The Court now sits at Westminster, and its proceedings are still greatly conformable to the Civil Law in conjunction with Marine Customs. There is a Court of Admiralty in Ireland, but the Scotch Court was abolished by I Wm. IV. c. 69. The practice of the Admiralty Court in England has been much modified by recent enactments-24 & 25 Vict. c. 10 (1861), and 27 & 28 Vict. c. 25 (1864).

It appears at first a little remarkable that, while so many questions incident to Marine Ins. fall within the jurisdiction of the Admiralty Court, no action upon a policy of Marine Ins. can be brought there. Blackstone shadows forth the reason for this: "and indeed it hath been further holden that the Admiralty Court cannot hold plea of any contract under seal." This rule, as we have seen, has been modified in recent practice; but actions on policies of Ins. still have to be brought in the ordinary Courts. [POLICIES OF INS. COURT.]

ADMISSION OF AGE. The technical process of endorsing on the policy "age admitted" after proof has been supplied. [AGE ADMITTED.] [AGE, PROOF OF.]

ADMISSION OF CLAIM. -In Life Ins., after all the required evidence and proofs have been sent in to the office, and the directors have become satisfied of the bona fides of the case, the next process is to "admit the claim," payable at 3 or 6 months-as the policy shall provide. In Accident Ins. death claims are dealt with in the same manner; while in cases of non-fatal injury the admission is in the form of a letter to the claimant, telling him to call upon the agent of the Co. where he will find a cheque for the amount, on signing the form of discharge.

**TASK 1**
Repeat the insurance passage word for word, from "ADMISSION OF AGE." to "form of discharge.".
**TASK 2**
Carry on the insurance passage, starting after its last sentence.
The records that come after the insurance passage have nothing to do with it.

**MATERIAL SUPPLIED**

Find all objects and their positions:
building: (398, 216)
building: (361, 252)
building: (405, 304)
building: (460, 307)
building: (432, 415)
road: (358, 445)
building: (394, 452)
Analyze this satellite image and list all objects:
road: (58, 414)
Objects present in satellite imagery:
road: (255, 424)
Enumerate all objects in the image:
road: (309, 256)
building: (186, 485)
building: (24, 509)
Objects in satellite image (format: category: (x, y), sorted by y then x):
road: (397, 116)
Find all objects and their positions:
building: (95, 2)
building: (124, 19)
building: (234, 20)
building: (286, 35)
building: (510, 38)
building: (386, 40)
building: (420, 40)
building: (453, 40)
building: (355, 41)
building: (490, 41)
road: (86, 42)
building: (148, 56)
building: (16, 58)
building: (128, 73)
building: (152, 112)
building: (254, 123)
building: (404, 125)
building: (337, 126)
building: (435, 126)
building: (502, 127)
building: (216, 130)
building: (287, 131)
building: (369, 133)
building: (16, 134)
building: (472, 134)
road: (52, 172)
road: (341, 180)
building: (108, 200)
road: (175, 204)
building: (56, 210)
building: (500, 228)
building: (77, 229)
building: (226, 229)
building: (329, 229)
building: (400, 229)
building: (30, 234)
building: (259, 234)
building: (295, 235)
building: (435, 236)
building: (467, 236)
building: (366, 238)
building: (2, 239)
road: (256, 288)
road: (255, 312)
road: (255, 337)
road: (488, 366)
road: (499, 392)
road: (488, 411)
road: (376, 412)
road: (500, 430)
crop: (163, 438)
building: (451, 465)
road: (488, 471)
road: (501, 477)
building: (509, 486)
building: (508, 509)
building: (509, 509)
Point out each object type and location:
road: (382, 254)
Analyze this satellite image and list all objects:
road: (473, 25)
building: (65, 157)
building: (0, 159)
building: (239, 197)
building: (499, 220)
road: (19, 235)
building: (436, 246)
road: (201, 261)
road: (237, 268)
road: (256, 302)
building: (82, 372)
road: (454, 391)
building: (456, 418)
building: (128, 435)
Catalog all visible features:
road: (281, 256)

**OUTPUT 1**
ADMISSION OF AGE. The technical process of endorsing on the policy "age admitted" after proof has been supplied. [AGE ADMITTED.] [AGE, PROOF OF.]

ADMISSION OF CLAIM. -In Life Ins., after all the required evidence and proofs have been sent in to the office, and the directors have become satisfied of the bona fides of the case, the next process is to "admit the claim," payable at 3 or 6 months-as the policy shall provide. In Accident Ins. death claims are dealt with in the same manner; while in cases of non-fatal injury the admission is in the form of a letter to the claimant, telling him to call upon the agent of the Co. where he will find a cheque for the amount, on signing the form of discharge.

**OUTPUT 2**
ADULTERATION OF FOOD was prohibited in England as far back as 1267. Much attention was called to the subject in 1822, through Mr. Accum's book called Death in the Pot; and in 1855, through Dr. Hassell's book, Food, and its Adulterations. In 1836, by 6 & 7 Wm. IV., c. 37, adulteration was made a criminal offence. It is now provided by 23 & 24 Vict. c. 84 (1860), that every person who sells any article of food or drink, with which, to the knowledge of such person, any ingredient injurious to health has been mixed, or sells, as pure, any such article adulterated, and not pure, shall, on summary conviction, forfeit a sum not exceeding £5. On repetition of the offence, offender's name may be pub. at his expense in newspapers. Parochial chemical analysts may be appointed. See Baker's Laws relating to Public Health.

ADULTERY: its Effect on Lond. Marriages. Gregory King, who wrote in 1696, gave as one reason why Marriages in Lond. produced fewer children than country marriages, "the more frequent fornications and adulteries." [MARRIAGE.]

ADULTS, DEVELOPMENTAL DISEASES OF.-- These rank as order 2 in the Class of DEVELOPMENTAL Diseases, and embrace Paramenia and Childbirth. The deaths in England from these causes show but very slight fluctuations. In 1858, they were 2114; in 1862, 2198; and in 1867, 2461. Over a period of fifteen years ending 1864, they averaged about 118 per million of the population living.

The deaths in this order are limited to females, and in 1867 were 2461. Of these, 5 took place at ages between 10 and 15; 141 between 15 and 20; 361 between 20 and 25; 1006 between 25 and 35; 865 between 35 and 45; 80 between 45 and 55; and 3 between 55 and 65.

In vol. vi. of the Assu. Mag. (1856) will be found an abstract of an able paper by Professor A. Buchanan, M.D., On the Physiological Law of Mort, and on certain Deviations from it observed about the commencement of adult life.

AD VALOREM, according to value.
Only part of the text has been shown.